Jaminan Sosial Ketenagakerjaan
Selain itu, jaminan sosial ketenagakerjaan juga turut disorot oleh BPJS Watch. Seperti dijelaskan Timboel, salah satu masalahnya yakni soal beberapa regulasi operasional dibuat tidak sesuai dengan ketentuan Undang-Undang dan Peraturan Pemerintah yang tidak juga dilaksanakan oleh Pemerintah.
Diserahkannya pengelolaan Program JKK dan JKM bagi ASN yaitu ASN dan PPPK (Pegawai Pemerintah dengan Perjanjian Kerja) kepada PT. Taspen dinilai tidak sesuai dengan amanat Pasal 92 ayat (2) UU dan Pasal 106 ayat (2) UU ASN No. 5 Tahun 2014 tentang ASN serta Perpres no. 109 Tahun 2013 dan Pasal 75 ayat (2) PP No. 49 Tahun 2018. Bila mengacu pada ketentuan-ketentuan tersebut maka seharusnya Program JKK dan JKM bagi Aparatur Sipil Negara (ASN) diserahkan kepada BPJS Ketenagakerjaan.
Demikian juga Program JKK dan JKM bagi PPNPNS (Pegawai Pemerintah Non PNS/PPNS) seharusnya juga dikelola oleh BPJS Ketenagakerjaan, bukan oleh PT. Taspen. Akibat ketidaksesuaian regulasi dan operasionalisasi ini maka banyak ASN dan PPNPNS yang mengalami kesulitan dalam pembiayaan ketika mengalami kecelakaan kerja, dan tentunya iuran 0,72% untuk JKM di Taspen akan berpotensi menyebabkan inefisensi APBN dan APBD mengingat iuran JKM di BPJS Ketenagakerjaan hanya 0,3%.
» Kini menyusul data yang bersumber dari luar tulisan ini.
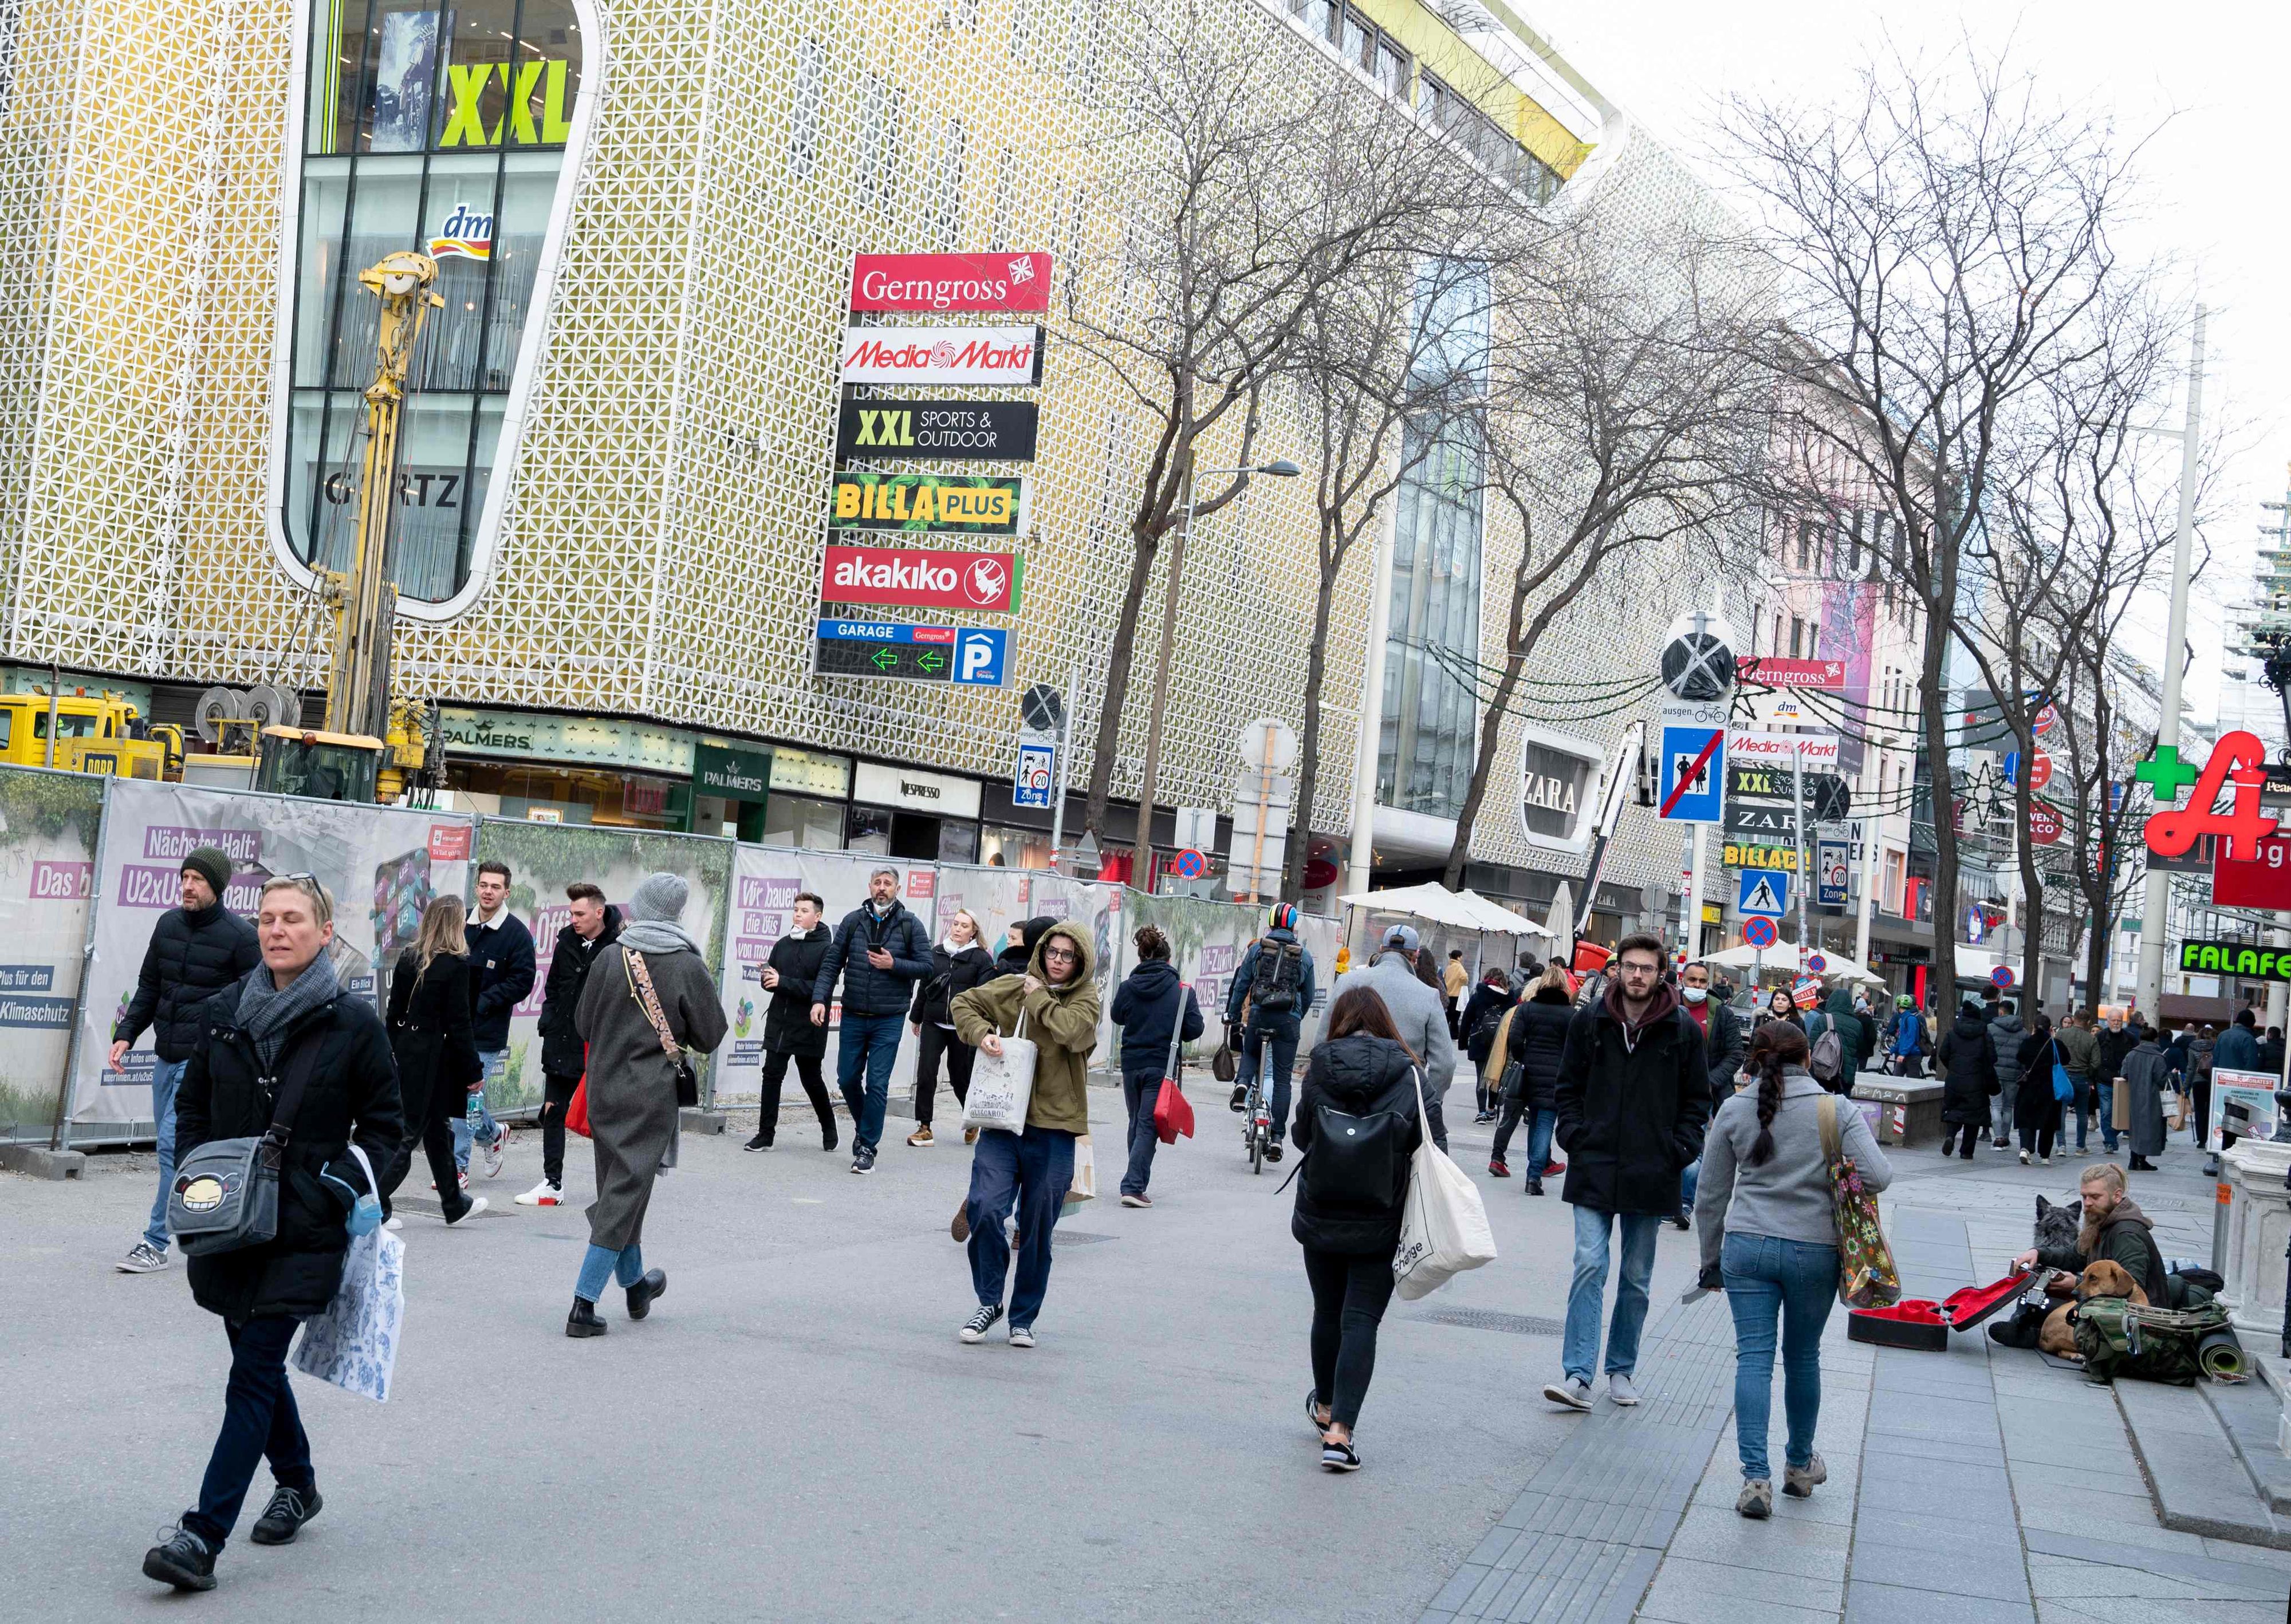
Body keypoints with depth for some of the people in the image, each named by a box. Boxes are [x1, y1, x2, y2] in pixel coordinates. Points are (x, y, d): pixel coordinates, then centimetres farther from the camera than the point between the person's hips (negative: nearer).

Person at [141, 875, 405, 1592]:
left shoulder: (354, 1022, -5)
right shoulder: (221, 1015, 6)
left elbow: (385, 1126, 2)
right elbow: (190, 1108, 17)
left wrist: (342, 1185, -11)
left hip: (304, 1232, -5)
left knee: (253, 1377, -9)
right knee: (257, 1361, 17)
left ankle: (202, 1538, -11)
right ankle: (296, 1484, 39)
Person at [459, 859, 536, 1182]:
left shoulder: (517, 934, -6)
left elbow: (522, 982, -10)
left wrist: (483, 1002, -15)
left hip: (487, 1034, -5)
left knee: (469, 1098, -5)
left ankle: (458, 1168, 2)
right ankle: (493, 1134, 39)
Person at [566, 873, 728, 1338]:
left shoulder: (610, 958, -5)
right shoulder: (689, 967, -11)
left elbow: (583, 1024, 4)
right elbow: (710, 1038, -4)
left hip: (604, 1089, 4)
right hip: (652, 1095, -4)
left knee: (618, 1185, 19)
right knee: (625, 1193, 0)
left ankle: (635, 1283, 36)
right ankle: (583, 1304, -6)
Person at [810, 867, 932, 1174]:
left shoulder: (910, 925, -1)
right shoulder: (853, 921, 4)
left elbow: (926, 966, -1)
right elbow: (832, 963, 3)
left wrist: (894, 965, -17)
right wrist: (820, 999, -8)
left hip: (888, 1019, -3)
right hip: (853, 1016, 3)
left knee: (877, 1084, -4)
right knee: (847, 1078, 8)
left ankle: (867, 1147, 5)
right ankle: (864, 1126, 34)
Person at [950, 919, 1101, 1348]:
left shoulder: (1086, 1000, 1)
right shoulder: (1013, 987, 8)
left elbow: (1073, 1032, -19)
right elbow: (965, 1003, 16)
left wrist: (1039, 999, -7)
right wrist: (981, 1033, -4)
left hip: (1053, 1128, -1)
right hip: (1003, 1121, 1)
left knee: (1038, 1228, 6)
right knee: (984, 1208, -14)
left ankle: (1024, 1318, 22)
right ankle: (990, 1303, 7)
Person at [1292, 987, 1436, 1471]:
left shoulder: (1319, 1072, -7)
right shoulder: (1410, 1078, -7)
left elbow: (1301, 1136, 1)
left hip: (1320, 1218, 1)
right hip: (1380, 1226, -1)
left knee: (1327, 1313, 18)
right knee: (1361, 1321, 1)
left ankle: (1326, 1408, 39)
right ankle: (1340, 1431, -9)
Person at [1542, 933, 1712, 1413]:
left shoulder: (1683, 1032, 1)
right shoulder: (1588, 1023, 3)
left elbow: (1697, 1100, 8)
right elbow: (1569, 1088, 10)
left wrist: (1680, 1150, -2)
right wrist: (1575, 1137, -2)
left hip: (1652, 1175, 1)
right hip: (1594, 1170, -1)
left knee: (1637, 1279, 10)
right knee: (1589, 1268, -9)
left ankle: (1621, 1370, 22)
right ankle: (1579, 1377, -11)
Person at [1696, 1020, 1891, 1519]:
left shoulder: (1734, 1110, 1)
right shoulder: (1837, 1110, -3)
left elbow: (1710, 1196, 5)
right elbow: (1877, 1176, -13)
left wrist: (1712, 1261, 16)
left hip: (1748, 1247, 0)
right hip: (1815, 1250, 0)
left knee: (1753, 1357, 1)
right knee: (1803, 1357, 16)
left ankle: (1756, 1477, -8)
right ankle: (1800, 1464, 33)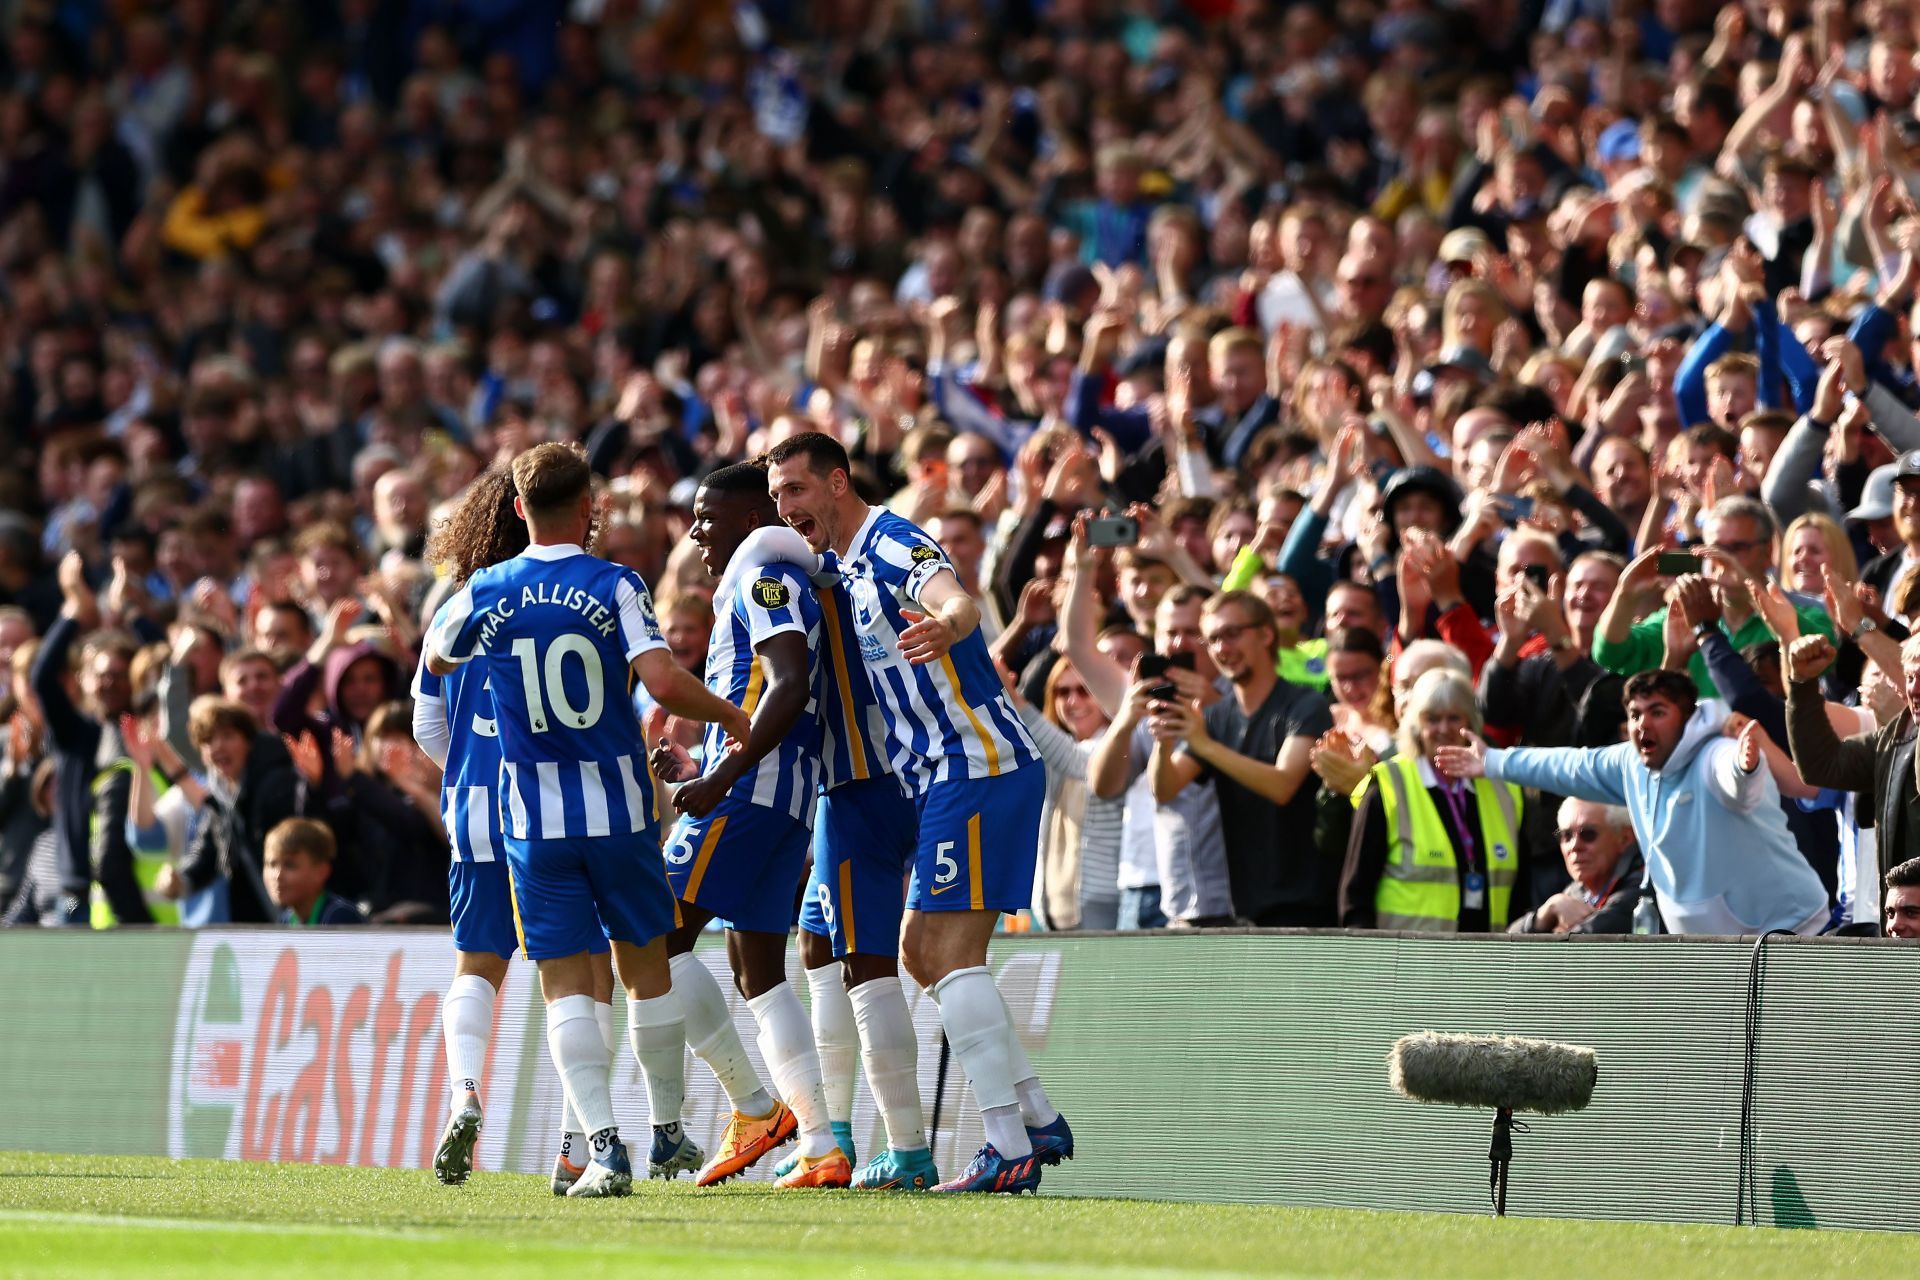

"BPJS Watch berharap Presiden Jokowi paska dilantik segera merespon dengan serius kajian dan surat KPK ini sehingga penyelenggaraan program jamsos kembali sesuai dengan tiga asas dan sembilan prinsip SJSN, dan seluruh pekerja, baik swasta maupun ASN dan PPNPNS, bergotong royong dan mendapatkan manfaat yang sama, seperti layaknya seluruh pekerja swasta maupun ASN dan PPNPNS bergotong royong di program JKN. Untuk jangka pendek, Pemerintah harus tetap memastikan pelaksanaan JKK dan JKm seluruh PPNPNS di BPJS Ketenagakerjaan, tidak boleh lagi ada upaya menarik-narik ke PT. Taspen," jelas Timboel.